Vorbilder aus Europas Norden
Dass die Sanierung überschuldeter Haushalte und die Belebung der Wirtschaft kein Widerspruch sind, zeigt der Blick in Europas Norden. Die Regierungen in Dänemark, Finnland und Schweden haben Mitte der 90er Jahre harte Einschnitte ins soziale Netz vorgenommen und rigoros gespart. Sie haben damit zugleich ein attraktives und verlässliches Umfeld für Investitionen geschaffen. Spätestens seit der Jahrtausendwende sind die öffentlichen Kassen dort im Plus. Die Wirtschaft wächst. Neue Arbeitsplätze entstehen. Alte Schulden werden abgetragen.

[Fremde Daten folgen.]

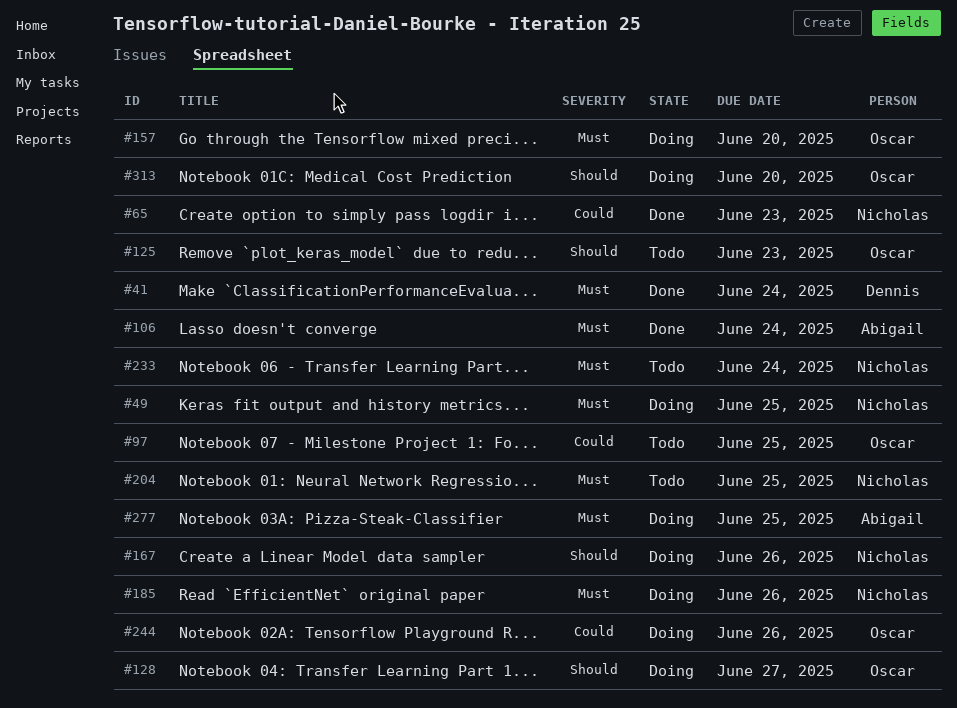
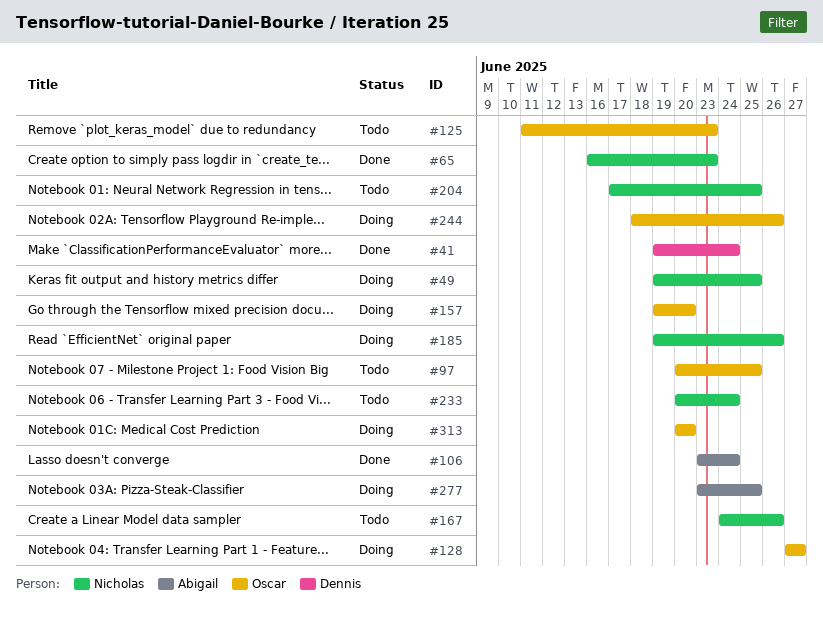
#167, status: Doing -> Todo

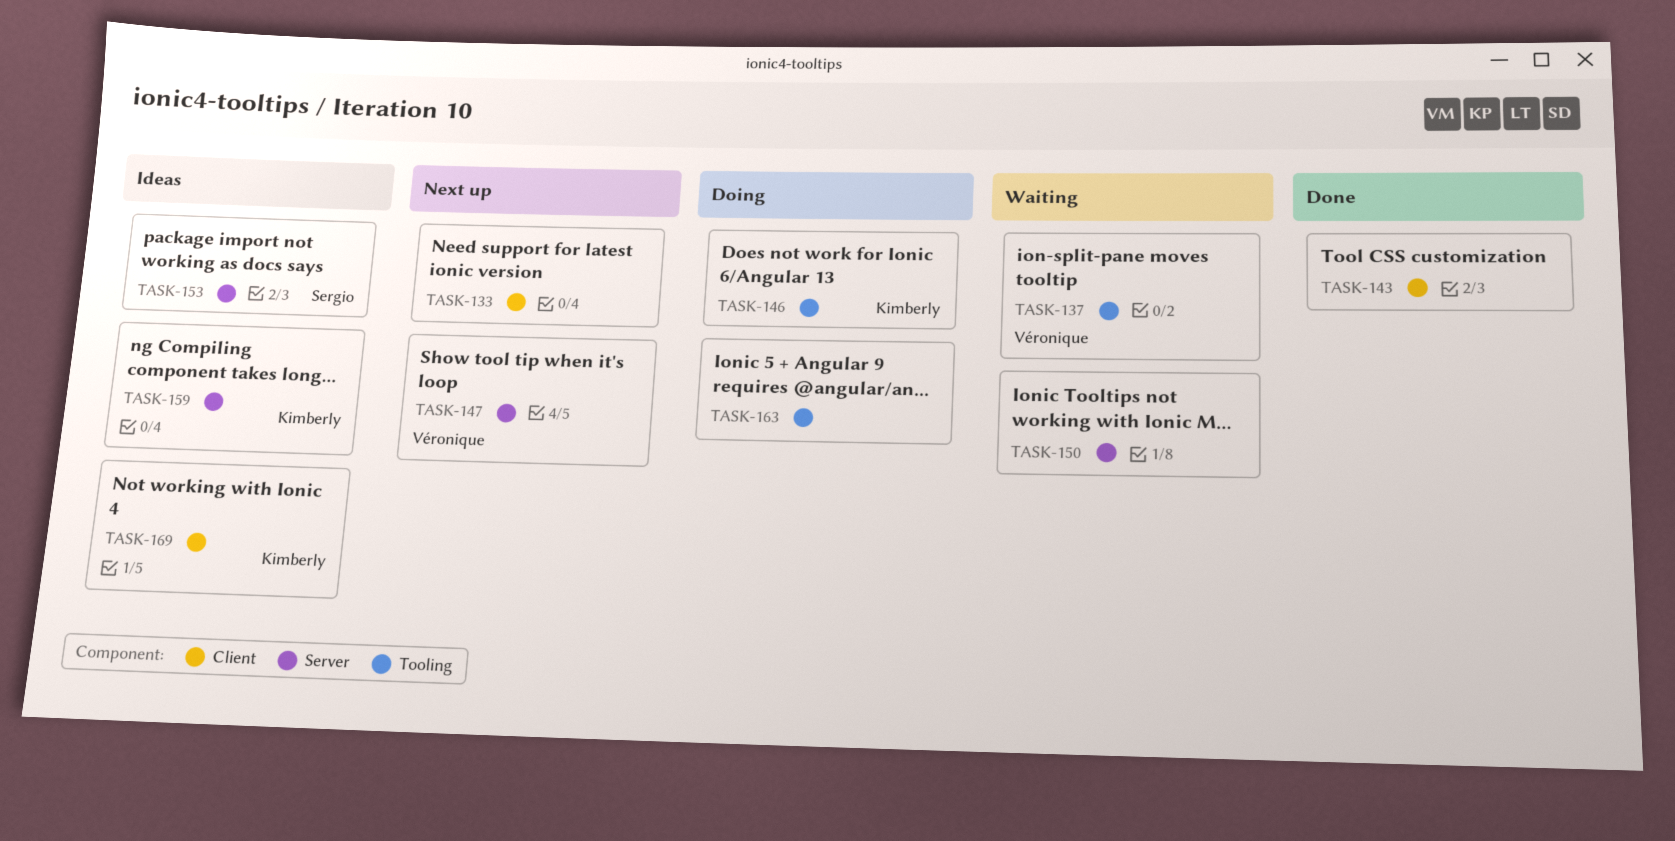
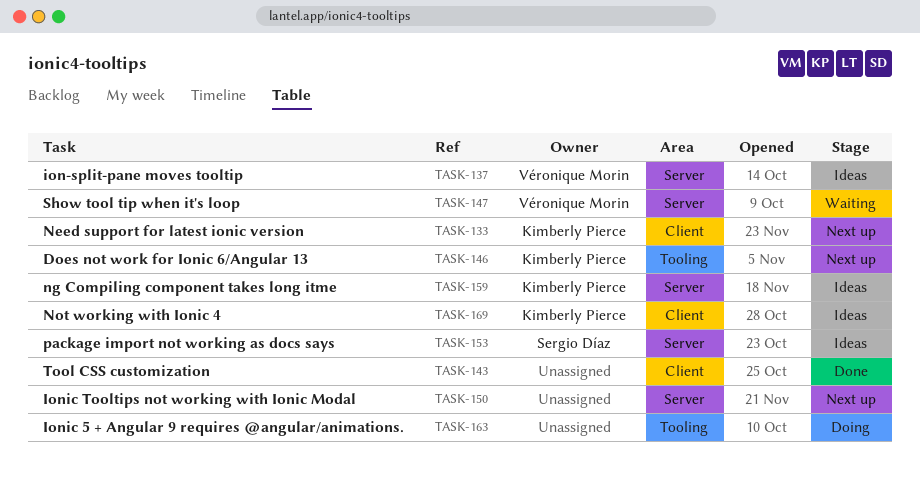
TASK-133, owner: none -> Kimberly Pierce
TASK-137, status: Waiting -> Ideas
TASK-137, label: Tooling -> Server
TASK-146, status: Doing -> Next up
TASK-147, status: Next up -> Waiting
TASK-150, status: Waiting -> Next up

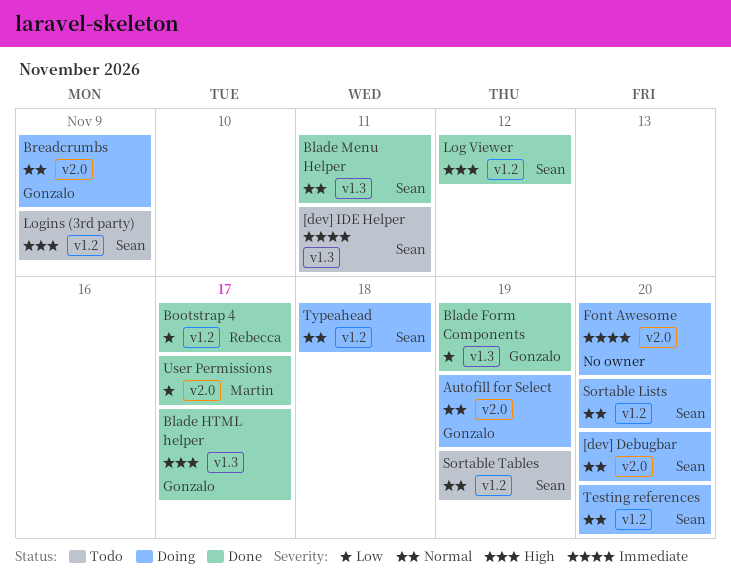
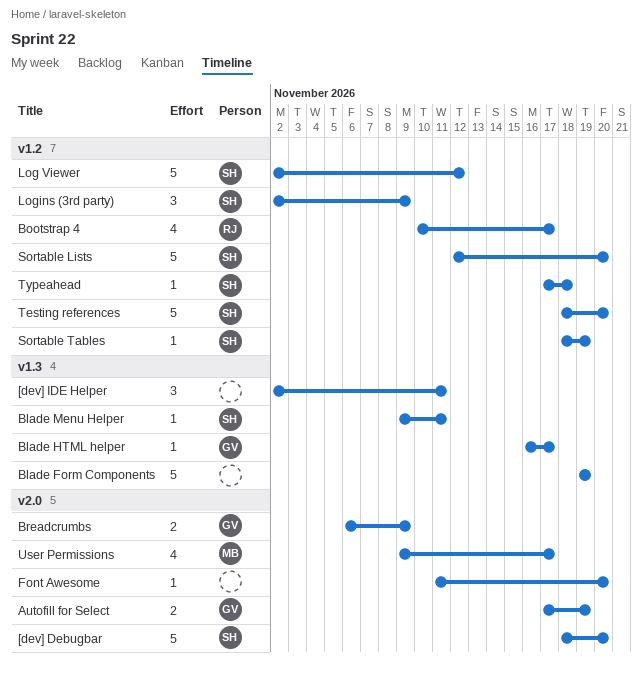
[dev] IDE Helper, owner: Sean -> none
Blade Form Components, owner: Gonzalo -> none

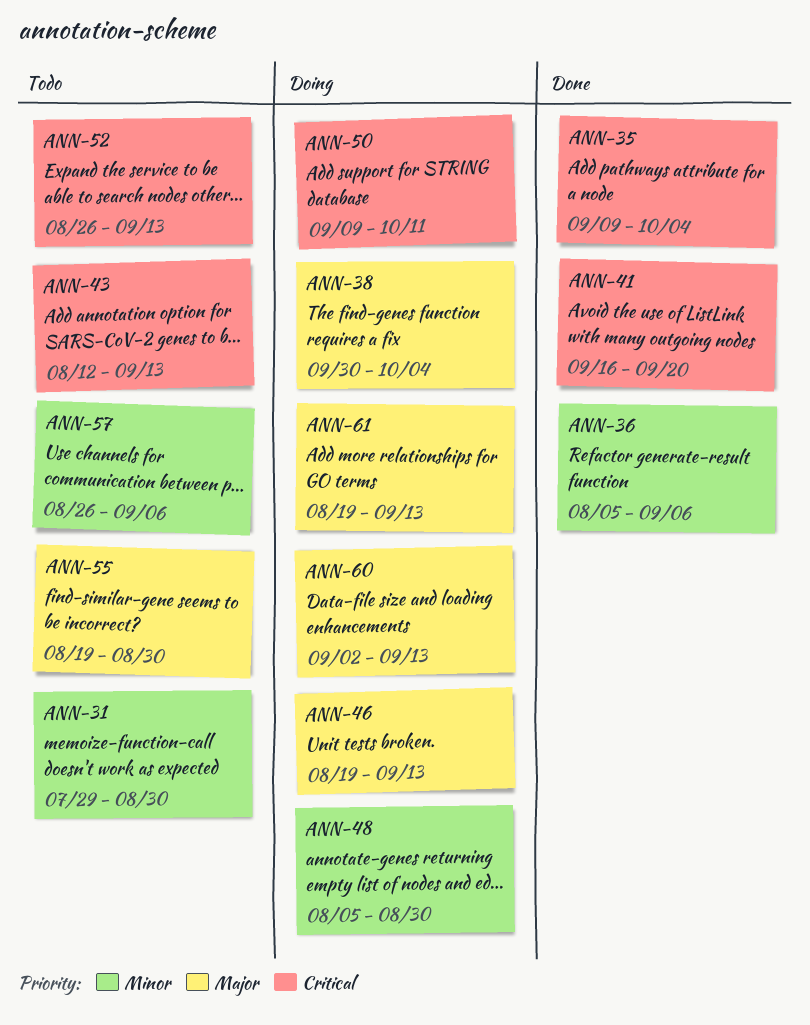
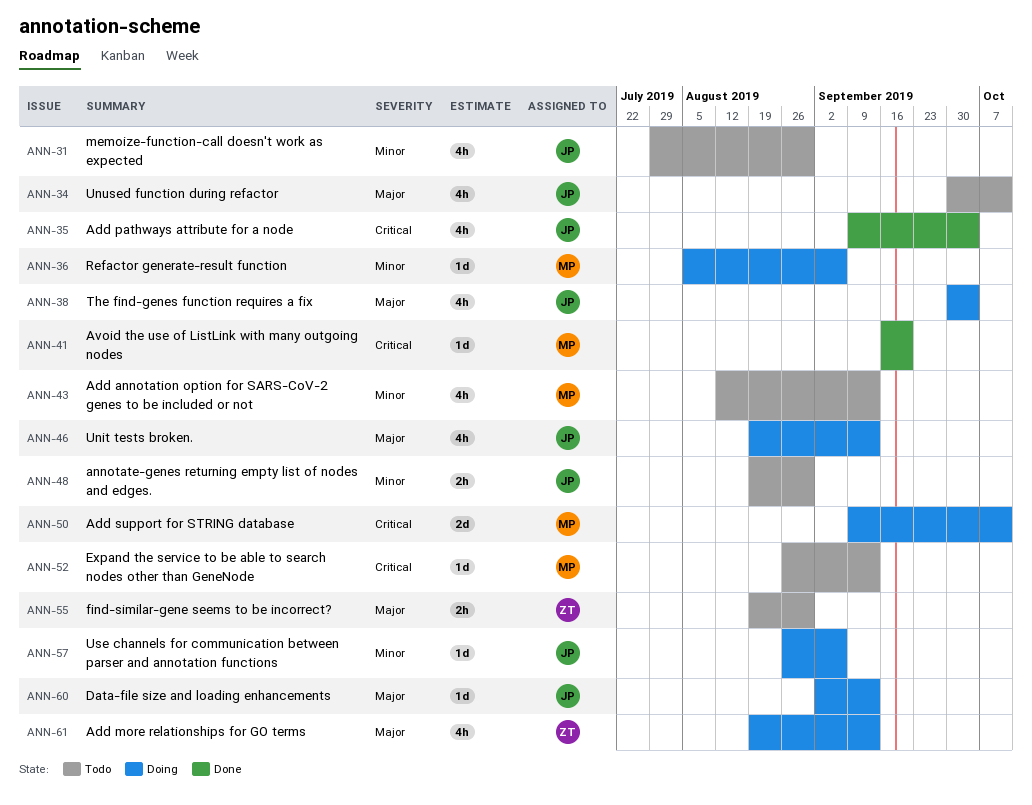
ANN-34: none -> present
ANN-36, status: Done -> Doing
ANN-43, priority: Critical -> Minor
ANN-48, status: Doing -> Todo
ANN-48, start: Aug 5 -> Aug 19
ANN-57, status: Todo -> Doing

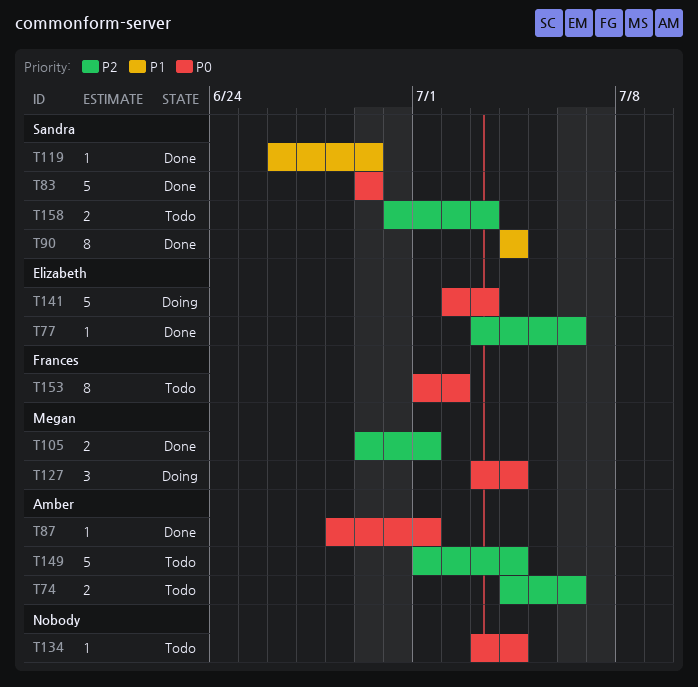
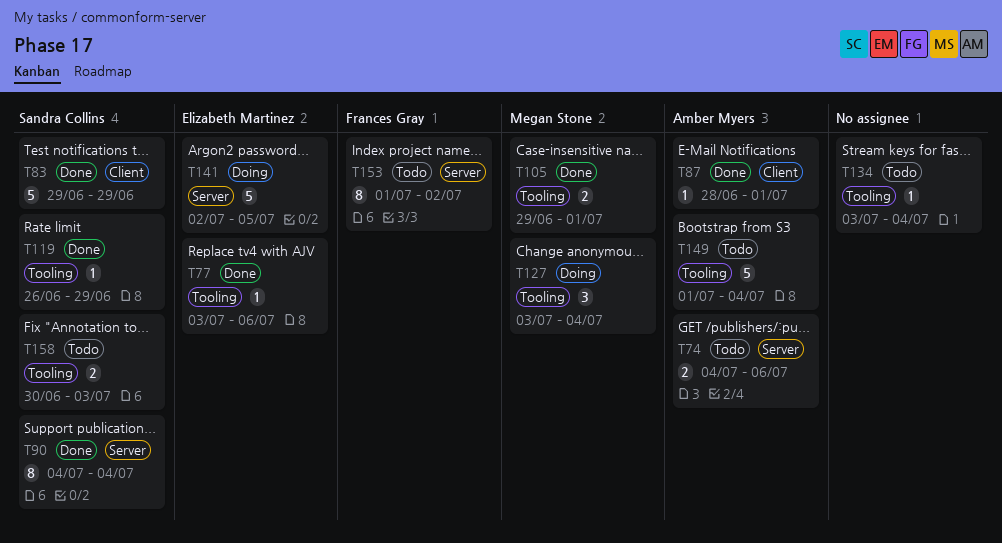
T141, due: Jul 3 -> Jul 5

So könnte es bald auch in Deutschland sein. Notwendige Bedingung ist freilich, dass wir nicht länger an den Symptomen kurieren, sondern dem Patienten eine grundlegende Fitnesskur verordnen. Sie muss mindestens folgende Maßnahmen umfassen: strikte Haushaltskonsolidierung über rigorose Einsparungen bei den konsumtiven Ausgaben; wirksame Dämpfung der gesetzlichen Lohnnebenkosten durch Strukturreformen in der sozialen Sicherung; grundlegende Steuerreform, die die Bemessungsgrundlagen verbreitert und die Steuersätze weiter senkt; forcierte Deregulierung des Arbeitsmarktes; Qualitätsoffensive im Bildungswesen durch mehr Wettbewerb im System und nicht zuletzt eine beschäftigungsorientierte Tarifpolitik.
Investitionsoffensive durch Masterplan
All diese Elemente gehören in einen Masterplan, dessen zeitnahe Umsetzung verbindlich festgelegt werden muss. Zugegeben: Das wäre ein riesiger Kraftakt. Doch die Saat würde schon bald aufgehen: Die Renditeerwartungen würden sich verbessern, die Unternehmen mehr investieren. Zusätzliche Arbeitsplätze würden entstehen. Das Angstsparen würde abnehmen, die „Massenkaufkraft“ nachhaltig steigen. Höhere Steuereinnahmen würden neue Spielräume für die Konsolidierung der Haushalte und für mehr staatliche Investitionen schaffen. Kurzum: Es käme ein Wachstumsprozess in Gang, der sich selbst tragen würde.
Das Gebot der Stunde heißt also, möglichst rasch den Nährboden für mehr private Investitionen zu bereiten. Auch wenn die ersten Schritte dazu schmerzhaft sind – es ist der einzig erfolgversprechende Weg, unsere hausgemachte Wachstumskrise zu überwinden.